Among the findings of this report:

  • Between 2000 and 2009, immigration directly accounted for 40 percent of the population growth in the Chesapeake Bay watershed. Taking into account the children born in the U.S. to immigrants, immigration is responsible for 66 percent of total population growth in the Chesapeake watershed from 2000 to 2009.
  • Population in the Chesapeake Bay watershed is growing by 150,000 people every year. The watershed population is on pace to exceed 23 million residents by 2050.
  • Maryland experienced the most immigration-related population growth. Immigration accounted for 98 percent of that state’s population growth between 2000 and 2009.

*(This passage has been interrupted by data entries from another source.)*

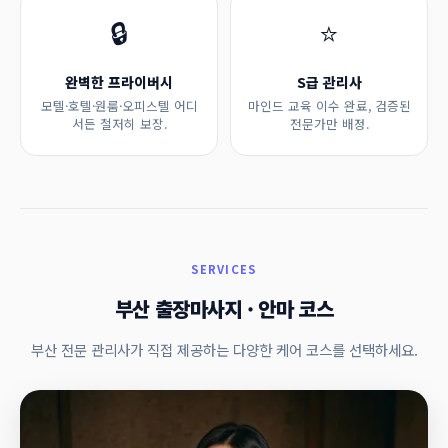
🔒
⭐
완벽한 프라이버시
S급 관리사
모텔·호텔·원룸·오피스텔 어디
마인드 교육 이수 완료, 검증된
서든 철저히 보장.
전문가만 배정.
SERVICES
부산 출장마사지 · 안마 코스
부산 전문 관리사가 직접 제공하는 다양한 케어 코스를 선택하세요.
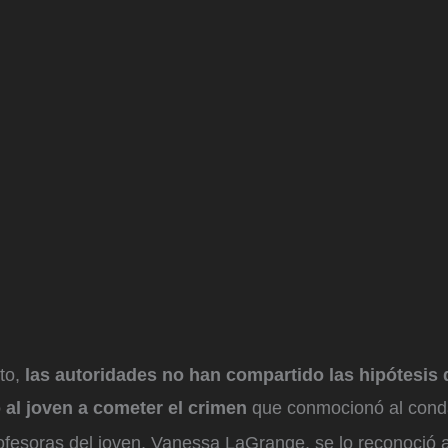
to,
las autoridades no han compartido las hipótesis 
 al joven a cometer el crimen
que conmocionó al con
fesoras del joven, Vanessa LaGrange, se lo reconoció al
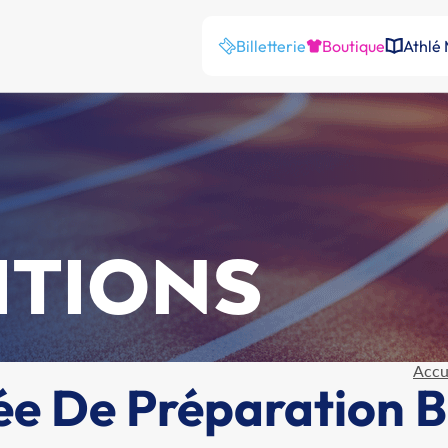
Billetterie
Boutique
Athlé
ITIONS
Accu
ée De Préparation 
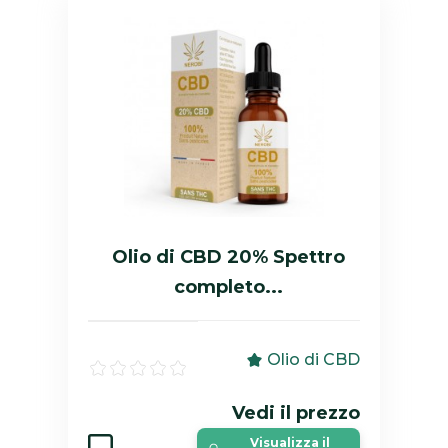
Olio di CBD 20% Spettro
completo...
Olio di CBD
Vedi il prezzo
Visualizza il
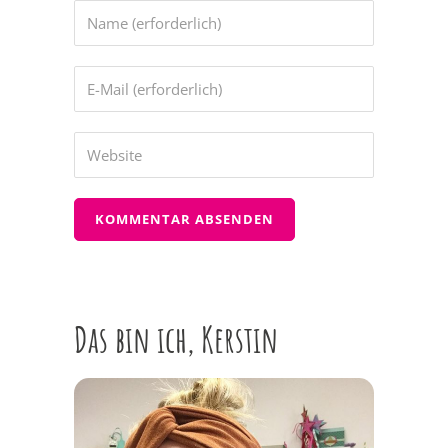
Das bin ich, Kerstin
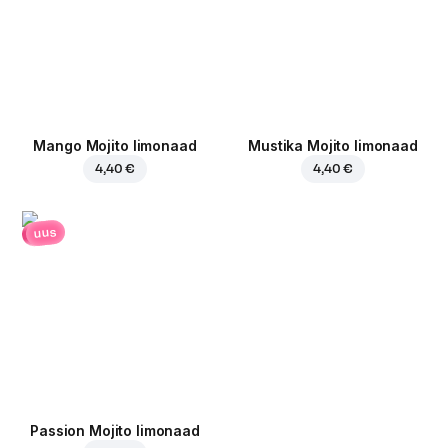
Mango Mojito limonaad
Mustika Mojito limonaad
4,40 €
4,40 €
uus
Passion Mojito limonaad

  • In the District of Columbia, immigration accounted for 61 percent of population growth between 2000 and 2009; in Virginia 58 percent; in Pennsylvania 48 percent; in Delaware 18 percent; and in West Virginia 10 percent. New York experienced an overall decrease in its Chesapeake watershed population. However, the immigrant population in New York’s watershed area continued to increase.
  • The leading environmental groups dedicated cleaning up the Bay recognize the harmful effects of population growth on the Bay but do not acknowledge that immigration is driving population growth in the watershed.
  • Developers and politicians have touted the idea that population growth is both necessary and desirable while doing very little to alleviate the damage done to the Bay by excessive development. This represents an outmoded and unsustainable economic model for the 21st century. Smarter and more efficient, not ever bigger, will determine long-term economic success.
  • Any short term economic benefits of continued growth are limited and will be far outweighed by the long term costs. Overpopulation in the watershed threatens the lucrative Chesapeake seafood industry and will lead to the loss of revenue from the recreational and tourism industries. The cost to clean up the Bay was estimated by the EPA in 2007 at $28 billion.